If there’s one thing every chess player does, apart from playing, it’s puzzles. The idea of a chess puzzle is so commonplace that it’s easy to think of them as somehow preordained, but in fact they have specific and somewhat arbitrary requirements, especially that one and only one move leads to a big advantage.
Most chess positions don’t fit this description. There are about 40 moves in an average chess game. Working by hand, I’ve found I average about one “good puzzle” per game. Computer algorithms can take ten games or more to find a single good puzzle, depending on how strict their filtering is. When it comes to lichess generating puzzles this is no problem - they host around 100 million games per month, so there’s no shortage of candidates.
But it does present an enormous problem for puzzles as a means of improvement: Can exclusively drilling one specific, unusual type of position prepare you to handle every position?
This problem doesn’t get much attention in discussions on chess improvement. It’s often taken as a given that drilling puzzles will lead to overall improvement. I don’t think I’ve ever heard an explicit justification for why puzzles are supposed to be the best way to improve your chess, but let’s try to supply one here.
In a position with exactly one winning move, it’s extremely important that you find that move. In this sense puzzles can be justified as training for high leverage opportunities.
In positions with many equivalently good moves, it doesn’t really matter which you play, so long as you play one of them. In other words, not only are puzzle-type positions especially important, the reverse is true as well, non-puzzle positions are less important.
Puzzles allow you to work on chess without the stress of playing a full game. Your ego is not on the line as much as when you’re competing against another person.
Puzzles are very time-flexible, you can do them for as long or as short as you want.
Puzzles have a clear answer, which means you can get immediate and unambiguous feedback on your performance.

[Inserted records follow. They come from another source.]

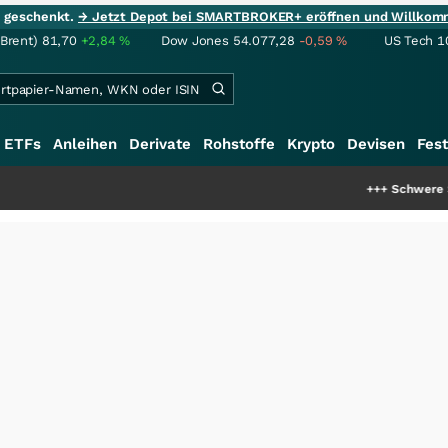
ie geschenkt.
→ Jetzt Depot bei SMARTBROKER+ eröffnen und Willkom
(Brent)
81,70
+2,84
%
Dow Jones
54.077,28
-0,59
%
US Tech 1
ETFs
Anleihen
Derivate
Rohstoffe
Krypto
Devisen
Fest
+++
Schwere Seltene Erden: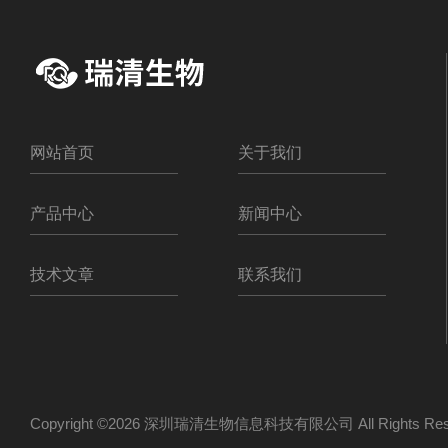
网站首页
关于我们
产品中心
新闻中心
技术文章
联系我们
Copyright ©2026 深圳瑞清生物信息科技有限公司 All Rights R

This is often understood to be a key element of deliberate practice.
I believe these justifications for puzzles make sense, as far as they go, but they don’t rule out the central problem: a method where you only train on a small, artificially selected subset of positions cannot prepare you to handle every position you’ll encounter in a game.
For these reasons puzzles deserve a place as part of your training program, but they shouldn’t be the whole program. You need to learn how to handle non-puzzle positions, which, after all, are most positions.

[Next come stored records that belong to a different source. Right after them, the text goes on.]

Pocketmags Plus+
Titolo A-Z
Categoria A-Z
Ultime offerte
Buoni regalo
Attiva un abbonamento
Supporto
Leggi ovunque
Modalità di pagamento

A few caveats. First, when I talk about puzzles, I’m thinking about the sort of relatively quick, straightforward puzzles you’ll encounter in Puzzle Rush or lichess puzzles. If we expand the definition of puzzles to include more challenging positions, positions without a win, or positions with multiple solutions, at some point we’re just talking about analyzing, which is a much bigger part of chess.
Second, the advice to deemphasize puzzles applies most to intermediate players. For beginning players, doing a lot of puzzles early on can be an effective way to get up to speed. In contrast, advanced players usually understand that puzzles alone are unlikely to propel them to further improvement. It’s at the intermediate level where you’re most likely to find players who are much better at puzzles than they are at chess.
The downside of spending too much time on puzzles is you end up trying to apply puzzle-solving techniques to every position. When all you’ve got is a hammer everything looks like a nail. Many players suffer from puzzlitis, which presents with
Looking for forcing moves in every position.
Becoming confused or discouraged when you can’t find a clear win.
Going for aggressive moves even when your analysis indicates they won’t work, because you don’t know what else to do.
The cure for puzzlitis is to play the whole game. As a road to chess improvement, playing whole games of chess is regarded with suspicion by adults, possibly because it’s too fun and possibly because it’s too obvious. But if you want to improve at chess, you need to play a lot of chess. Another good route is to review whole master games. As with playing, you’ll encounter all the types of positions that occur in a real game.
Puzzles can work as part of a balanced training program, but their position as the default way to work on chess for large numbers of players has more to do with convenience than effectiveness. If you want to beat tough opponents, you need to be ready to handle all the positions you’ll encounter in a game, not just the kind of positions that go in puzzles.
When I first started off, I did lots of puzzles and didn't improve. At some point, I started going through Alekhine's game collection, mostly for fun.
Over the next few months, my rating went up by 150 points. The thing I remember most was how Alekhine constantly made threats. When I did started making tactical threat after threat, my opponents would miss one & my work at puzzles paid off.
Rob Del Vicariojust now
This seems right to me. I am a beginning/ middling player and have puzzlitis. I am trying to recover from it. I suspect tools like chessbase's replay trainer or chess hero can be more helpful.
In a perfect world you might have some version of guess the move, decode chess, and move by move chess books bundled into a package.
The thought being that you replay the master game selecting your own moves. When you select a move decode chess can give you a generic answer as to why the move is good/bad and the move played can be explained as to why it is good/bad more fully by the move by move author.